All medical malpractice lawsuits in North Carolina are first directed to a court-ordered mediation system. To bypass mediation, a claimant must prove good cause in court. A person claiming medical malpractice must sue within 3 years of the last action that caused injury. A medical malpractice suit can also be filed within a year of discovering that injury if it hasn’t been more than four years since the initial act that caused the injury.
Suits involving foreign objects left in the body can be brought up 10 years later, but it must be less than a year after the foreign object was found. Wrongful death suits currently have to be filed within 2 years. The same statute of limitation rules apply to children, with one major exception: If the parents have not filed suit for medical malpractice, the child can sue for injuries up until age 19.
Claimants cannot recover any damages if they contributed in any way to their injury. If the claimant in any way failed to get treatment or ignored the injury, he or she can be found to have contributory negligence. Claimants, however, cannot be held to contributory negligent for the initial action that caused the injury, only for later delaying or refusing treatment.

### Work item A
Please edit the stretch from "All medical malpractice" through "caused the injury." in the malpractice text, changing "mediation" to "arbitration".
### Work item B
Do these statements agree with the malpractice text? For each, answer yes or no and quote the deciding words. (i) Wrongful death suits must be filed within 2 years. (ii) Claimants can be found contributorily negligent for the initial action that caused the injury. (iii) Suits involving foreign objects left in the body can be brought up to 10 years later.
### Work item C
List every kind of lawsuit the malpractice text names.

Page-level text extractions
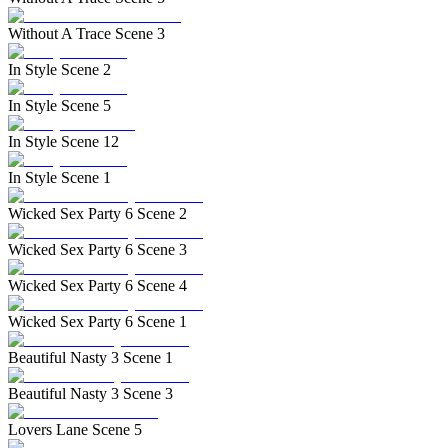
Without A Trace Scene 3
In Style Scene 2
In Style Scene 5
In Style Scene 12
In Style Scene 1
Wicked Sex Party 6 Scene 2
Wicked Sex Party 6 Scene 3
Wicked Sex Party 6 Scene 4
Wicked Sex Party 6 Scene 1
Beautiful Nasty 3 Scene 1
Beautiful Nasty 3 Scene 3
Lovers Lane Scene 5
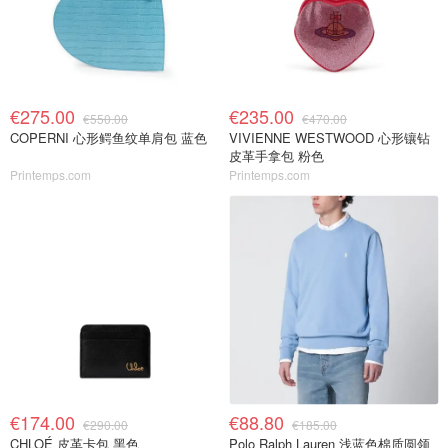
€275.00
€235.00
€550.00
€470.00
COPERNI 心形鳄鱼纹单肩包 蓝色
VIVIENNE WESTWOOD 心形镶钻
皮革手拿包 粉色
Printemps.com
Printemps.com
€174.00
€88.80
€290.00
€185.00
CHLOÉ 皮革卡包 黑色
Polo Ralph Lauren 浅蓝色棉质圆领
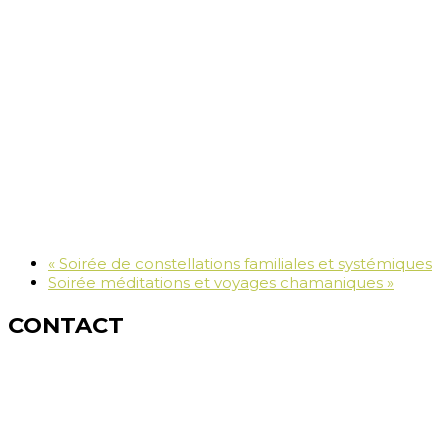
«
Soirée de constellations familiales et systémiques
Soirée méditations et voyages chamaniques
»
CONTACT
Céline MAGNENAT
Naturopathe-Homéopathe
Constellations familiales
Kinésiologie-Olfactothérapie®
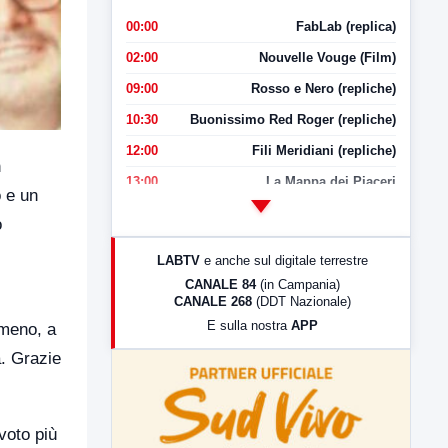
00:00
FabLab (replica)
02:00
Nouvelle Vouge (Film)
09:00
Rosso e Nero (repliche)
10:30
Buonissimo Red Roger (repliche)
12:00
Fili Meridiani (repliche)
n
13:00
La Mappa dei Piaceri
 e un
14:00
LabNews
o
17:00
LabNews (replica)
LABTV
e anche sul digitale terrestre
18:30
Di Faccia e di Profilo (repliche)
CANALE 84
(in Campania)
CANALE 268
(DDT Nazionale)
19:30
LabNews (Diretta)
E sulla nostra
APP
 meno, a
21:00
Free Sport
a. Grazie
23:00
LabNews (replica)
 voto più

### Expected answer A
All medical malpractice lawsuits in North Carolina are first directed to a court-ordered arbitration system. To bypass arbitration, a claimant must prove good cause in court. A person claiming medical malpractice must sue within 3 years of the last action that caused injury. A medical malpractice suit can also be filed within a year of discovering that injury if it hasn’t been more than four years since the initial act that caused the injury.

### Expected answer B
(i) Yes: "Wrongful death suits currently have to be filed within 2 years."
(ii) No: "Claimants, however, cannot be held to contributory negligent for the initial action that caused the injury"
(iii) Yes: "Suits involving foreign objects left in the body can be brought up 10 years later"

### Expected answer C
- Medical malpractice lawsuits
- Suits involving foreign objects left in the body
- Wrongful death suits